Work instruction: Read the records below and report each line in which "discretion" occurs.

(Extracted page text data)

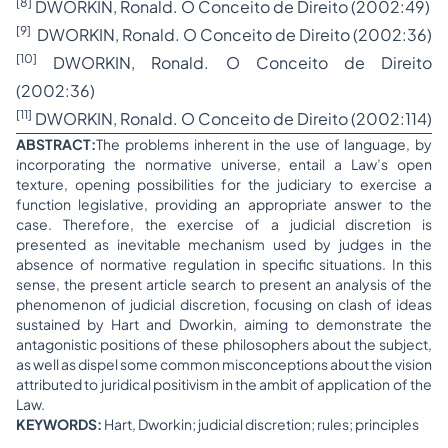
[8]
DWORKIN, Ronald. O Conceito de Direito (2002:49)
[9]
DWORKIN, Ronald. O Conceito de Direito (2002:36)
[10]
DWORKIN, Ronald. O Conceito de Direito
(2002:36)
[11]
DWORKIN, Ronald. O Conceito de Direito (2002:114)
ABSTRACT:
The problems inherent in the use of language, by
incorporating the normative universe, entail a Law’s open
texture, opening possibilities for the judiciary to exercise a
function legislative, providing an appropriate answer to the
case. Therefore, the exercise of a judicial discretion is
presented as inevitable mechanism used by judges in the
absence of normative regulation in specific situations. In this
sense, the present article search to present an analysis of the
phenomenon of judicial discretion, focusing on clash of ideas
sustained by Hart and Dworkin, aiming to demonstrate the
antagonistic positions of these philosophers about the subject,
as well as dispel some common misconceptions about the vision
attributed to juridical positivism in the ambit of application of the
Law.
KEYWORDS:
Hart, Dworkin; judicial discretion; rules; principles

Output for this task:
case. Therefore, the exercise of a judicial discretion is
phenomenon of judicial discretion, focusing on clash of ideas
Hart, Dworkin; judicial discretion; rules; principles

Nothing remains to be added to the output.